→ RECORDS SUPPLIED

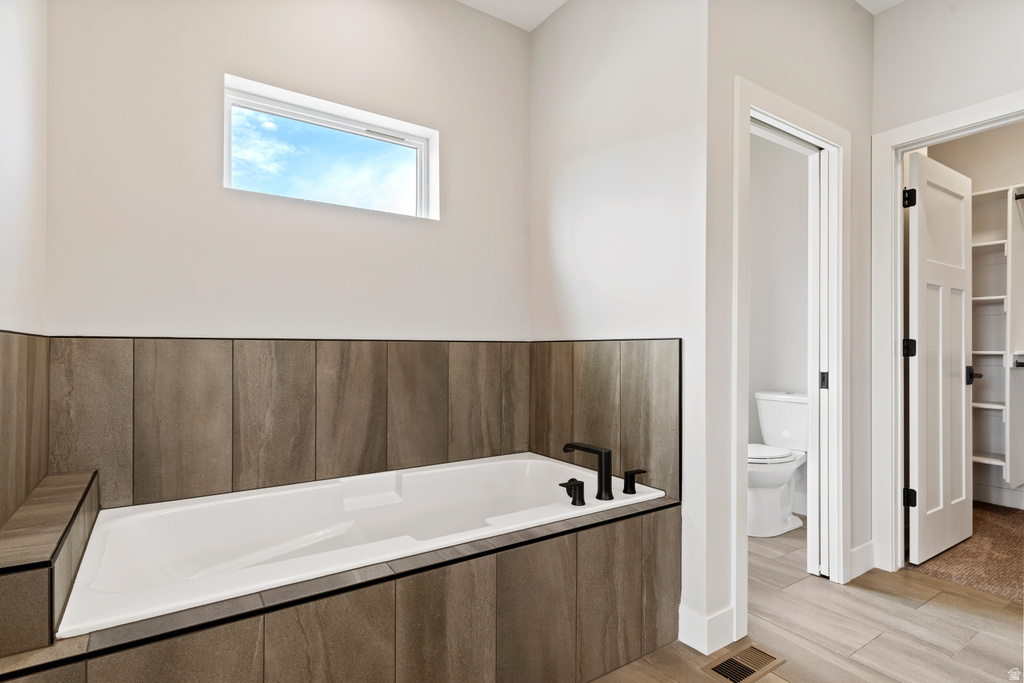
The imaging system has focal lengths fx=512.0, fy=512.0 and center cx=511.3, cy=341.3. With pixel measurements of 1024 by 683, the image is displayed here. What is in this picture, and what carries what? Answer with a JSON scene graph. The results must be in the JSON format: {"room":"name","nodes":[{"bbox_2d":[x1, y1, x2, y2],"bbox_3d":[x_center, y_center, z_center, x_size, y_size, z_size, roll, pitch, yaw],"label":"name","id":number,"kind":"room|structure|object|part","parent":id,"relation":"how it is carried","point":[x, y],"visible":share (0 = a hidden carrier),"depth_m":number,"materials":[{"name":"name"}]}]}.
{"room":"bathroom","nodes":[
{"label":"bathroom","id":0,"kind":"room"},
{"bbox_2d":[0,0,48,524],"bbox_3d":[-0.824,-0.271,0.551,0.119,2.649,2.781,0,0,-34],"label":"left wall","id":1,"kind":"structure","parent":0,"point":[17,58],"depth_m":1.40,"materials":[{"name":"white paint"}]},
{"bbox_2d":[0,330,50,529],"bbox_3d":[-1.191,0.238,1.191,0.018,0.529,0.874,0,0,-34],"label":"tile backsplash","id":2,"kind":"structure","parent":1,"relation":"attached to","point":[3,365],"depth_m":1.34,"materials":[{"name":"brown tile"}]},
{"bbox_2d":[42,0,532,342],"bbox_3d":[-0.711,-0.260,2.261,2.114,2.718,0.150,0,0,-34],"label":"back wall","id":3,"kind":"structure","parent":0,"point":[205,156],"depth_m":2.03,"materials":[{"name":"white paint"}]},
{"bbox_2d":[51,335,529,512],"bbox_3d":[-0.717,0.289,2.176,1.723,0.610,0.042,0,0,-34],"label":"tile backsplash","id":4,"kind":"structure","parent":3,"relation":"attached to","point":[249,365],"depth_m":1.97,"materials":[{"name":"tile"}]},
{"bbox_2d":[223,74,438,219],"bbox_3d":[-0.775,-0.778,2.279,0.898,0.450,0.075,0,0,-34],"label":"window","id":5,"kind":"structure","parent":3,"relation":"in","point":[419,160],"depth_m":2.26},
{"bbox_2d":[529,0,710,653],"bbox_3d":[0.425,-0.255,2.335,0.125,2.753,1.123,0,0,-34],"label":"partition wall","id":6,"kind":"structure","parent":0,"point":[542,34],"depth_m":2.13,"materials":[{"name":"white paint"}]},
{"bbox_2d":[530,338,679,500],"bbox_3d":[0.371,0.308,2.322,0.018,0.657,0.911,0,0,-34],"label":"tile backsplash","id":7,"kind":"structure","parent":6,"relation":"attached to","point":[614,387],"depth_m":2.20,"materials":[{"name":"brown tile"}]},
{"bbox_2d":[677,604,734,655],"bbox_3d":[0.725,1.054,1.906,0.226,0.125,0.100,0,0,-34],"label":"baseboard","id":8,"kind":"structure","parent":6,"relation":"attached to","point":[716,620],"depth_m":1.87,"materials":[{"name":"white paint"}]},
{"bbox_2d":[460,0,907,31],"bbox_3d":[0.864,-1.689,1.407,4.468,0.109,4.049,0,0,-34],"label":"ceiling","id":9,"kind":"structure","parent":0,"point":[898,0],"depth_m":2.51,"materials":[{"name":"white paint"}]},
{"bbox_2d":[747,123,809,518],"bbox_3d":[1.820,-0.267,3.467,0.150,2.805,1.258,0,0,-34],"label":"toilet room wall","id":10,"kind":"structure","parent":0,"point":[794,158],"depth_m":3.47,"materials":[{"name":"white paint"}]},
{"bbox_2d":[701,0,873,658],"bbox_3d":[1.316,-0.249,2.317,1.375,2.756,0.120,0,0,-34],"label":"toilet room wall","id":11,"kind":"structure","parent":0,"point":[854,128],"depth_m":2.11,"materials":[{"name":"white paint"}]},
{"bbox_2d":[732,79,851,639],"bbox_3d":[1.166,0.076,2.208,0.920,2.111,0.162,0,0,-34],"label":"door frame","id":12,"kind":"structure","parent":11,"relation":"attached to","point":[800,126],"depth_m":2.34,"materials":[{"name":"white paint"}]},
{"bbox_2d":[806,150,825,577],"bbox_3d":[1.611,0.109,2.572,0.471,2.034,0.041,0,0,-34],"label":"pocket door","id":13,"kind":"structure","parent":12,"relation":"in","point":[808,566],"depth_m":2.44,"materials":[{"name":"white paint"}]},
{"bbox_2d":[849,540,874,579],"bbox_3d":[1.684,1.058,2.479,0.293,0.129,0.015,0,0,-34],"label":"baseboard","id":14,"kind":"structure","parent":11,"relation":"attached to","point":[854,552],"depth_m":2.48,"materials":[{"name":"white paint"}]},
{"bbox_2d":[588,516,1023,682],"bbox_3d":[0.806,1.162,1.418,4.087,0.101,3.683,0,0,-34],"label":"tile floor","id":15,"kind":"structure","parent":0,"point":[954,610],"depth_m":1.98,"materials":[{"name":"brown tile"}]},
{"bbox_2d":[0,485,676,682],"bbox_3d":[-0.369,0.840,1.680,1.987,0.500,0.838,0,0,-34],"label":"tub surround","id":16,"kind":"object","parent":15,"relation":"on","point":[477,584],"visible":0.72,"depth_m":1.39,"materials":[{"name":"brown tile"}]},
{"bbox_2d":[0,470,99,654],"bbox_3d":[-1.234,0.511,1.329,0.194,0.192,0.878,0,0,-34],"label":"tiled ledge","id":17,"kind":"object","parent":16,"relation":"on","point":[73,504],"visible":0.94,"depth_m":1.06,"materials":[{"name":"tile"}]},
{"bbox_2d":[53,452,666,640],"bbox_3d":[-0.388,0.757,1.810,1.794,0.432,0.802,0,0,-34],"label":"bathtub","id":18,"kind":"object","parent":16,"relation":"in","point":[263,494],"visible":0.69,"depth_m":1.77,"materials":[{"name":"white plastic"}]},
{"bbox_2d":[559,477,585,505],"bbox_3d":[0.214,0.532,1.821,0.082,0.086,0.077,0,0,-34],"label":"faucet handle","id":19,"kind":"object","parent":18,"relation":"on","point":[574,484],"visible":0.98,"depth_m":1.81,"materials":[{"name":"black metal"}]},
{"bbox_2d":[562,441,612,499],"bbox_3d":[0.288,0.487,1.956,0.068,0.193,0.254,0,0,-34],"label":"tub faucet","id":20,"kind":"object","parent":18,"relation":"on","point":[602,472],"visible":0.99,"depth_m":1.89,"materials":[{"name":"black metal"}]},
{"bbox_2d":[622,469,647,494],"bbox_3d":[0.462,0.528,1.940,0.094,0.083,0.058,0,0,-34],"label":"faucet handle","id":21,"kind":"object","parent":18,"relation":"on","point":[626,490],"visible":0.97,"depth_m":1.92,"materials":[{"name":"black metal"}]},
{"bbox_2d":[701,642,785,682],"bbox_3d":[0.795,1.110,1.759,0.297,0.007,0.125,0,0,-34],"label":"floor vent","id":22,"kind":"object","parent":15,"relation":"in","point":[750,670],"visible":0.98,"depth_m":1.76,"materials":[{"name":"brown metal"}]},
{"bbox_2d":[749,391,808,536],"bbox_3d":[1.600,0.734,3.136,0.740,0.785,0.468,0,0,-34],"label":"toilet","id":23,"kind":"object","parent":15,"relation":"on","point":[778,474],"visible":0.65,"depth_m":3.06,"materials":[{"name":"white ceramic"}]},
{"bbox_3d":[1.500,0.674,3.160,0.440,0.040,0.408,0,0,-34],"label":"toilet lid","id":24,"kind":"part","parent":23,"relation":"part of","materials":[{"name":"white"}]},
{"bbox_2d":[871,0,1023,570],"bbox_3d":[2.423,-0.262,1.723,0.122,2.756,2.197,0,0,-34],"label":"closet wall","id":25,"kind":"structure","parent":0,"point":[908,10],"depth_m":2.32,"materials":[{"name":"white paint"}]},
{"bbox_2d":[872,91,1023,575],"bbox_3d":[2.110,0.059,2.237,0.161,2.125,0.880,0,0,-34],"label":"closet door frame","id":26,"kind":"structure","parent":25,"relation":"attached to","point":[922,140],"depth_m":2.50,"materials":[{"name":"white paint"}]},
{"bbox_2d":[907,151,973,566],"bbox_3d":[2.300,0.095,2.734,0.735,2.029,0.166,0,0,-34],"label":"closet door","id":27,"kind":"structure","parent":26,"relation":"attached to","point":[922,295],"depth_m":2.67,"materials":[{"name":"white paint"}]},
{"bbox_2d":[909,501,1023,602],"bbox_3d":[2.963,1.172,2.893,2.053,0.092,1.762,0,0,-34],"label":"carpet floor","id":28,"kind":"structure","parent":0,"point":[1002,530],"depth_m":2.67,"materials":[{"name":"carpet"}]},
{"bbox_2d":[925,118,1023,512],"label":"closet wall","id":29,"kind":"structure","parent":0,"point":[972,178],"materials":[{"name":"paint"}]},
{"bbox_2d":[970,183,1023,491],"bbox_3d":[3.432,-0.034,3.141,0.439,1.844,1.688,0,0,-34],"label":"closet shelving","id":30,"kind":"object","parent":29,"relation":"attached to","point":[988,243],"visible":0.65,"depth_m":3.37,"materials":[{"name":"white wood"}]},
{"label":"closet rod","id":31,"kind":"part","parent":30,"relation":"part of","materials":[{"name":"black metal"}]},
{"bbox_2d":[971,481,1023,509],"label":"closet baseboard","id":32,"kind":"structure","parent":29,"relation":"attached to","point":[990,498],"depth_m":3.56,"materials":[{"name":"white paint"}]}
]}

→ YOUR TASK
Every line of the entries above that includes "metal" should be copied.

→ SOLVED PROBLEM
{"bbox_2d":[559,477,585,505],"bbox_3d":[0.214,0.532,1.821,0.082,0.086,0.077,0,0,-34],"label":"faucet handle","id":19,"kind":"object","parent":18,"relation":"on","point":[574,484],"visible":0.98,"depth_m":1.81,"materials":[{"name":"black metal"}]},
{"bbox_2d":[562,441,612,499],"bbox_3d":[0.288,0.487,1.956,0.068,0.193,0.254,0,0,-34],"label":"tub faucet","id":20,"kind":"object","parent":18,"relation":"on","point":[602,472],"visible":0.99,"depth_m":1.89,"materials":[{"name":"black metal"}]},
{"bbox_2d":[622,469,647,494],"bbox_3d":[0.462,0.528,1.940,0.094,0.083,0.058,0,0,-34],"label":"faucet handle","id":21,"kind":"object","parent":18,"relation":"on","point":[626,490],"visible":0.97,"depth_m":1.92,"materials":[{"name":"black metal"}]},
{"bbox_2d":[701,642,785,682],"bbox_3d":[0.795,1.110,1.759,0.297,0.007,0.125,0,0,-34],"label":"floor vent","id":22,"kind":"object","parent":15,"relation":"in","point":[750,670],"visible":0.98,"depth_m":1.76,"materials":[{"name":"brown metal"}]},
{"label":"closet rod","id":31,"kind":"part","parent":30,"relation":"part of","materials":[{"name":"black metal"}]},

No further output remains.